### Task objective
Set down the text of each item below word for word, leaving out the pictures.

### Available data
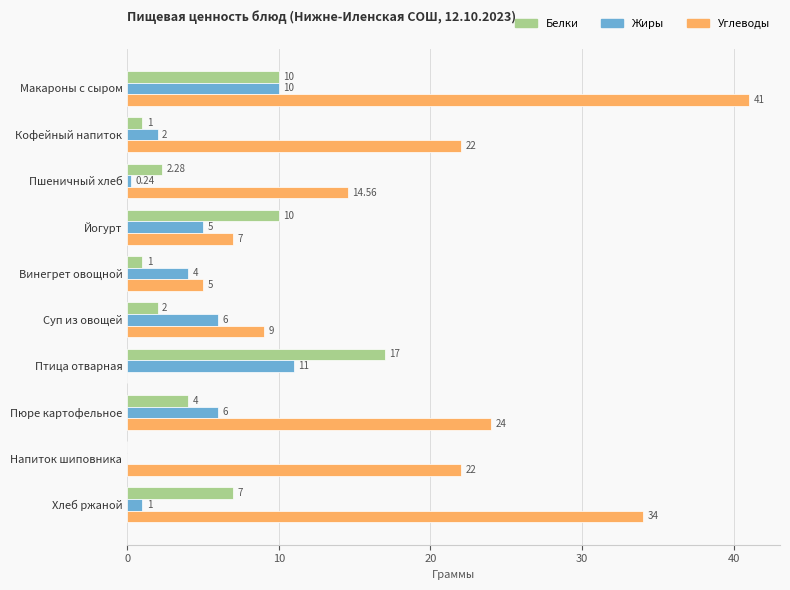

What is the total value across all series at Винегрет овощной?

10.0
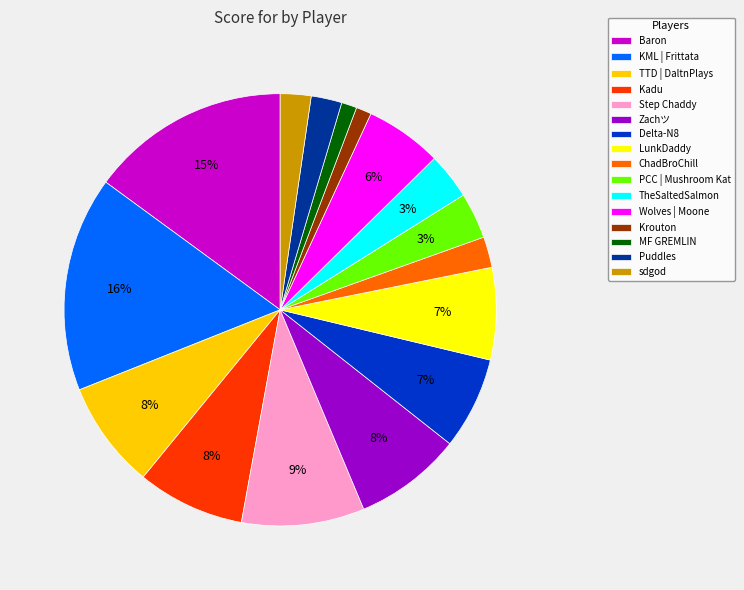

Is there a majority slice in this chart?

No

### Completed task
What is the total value across all series at Винегрет овощной?

10.0

Is there a majority slice in this chart?

No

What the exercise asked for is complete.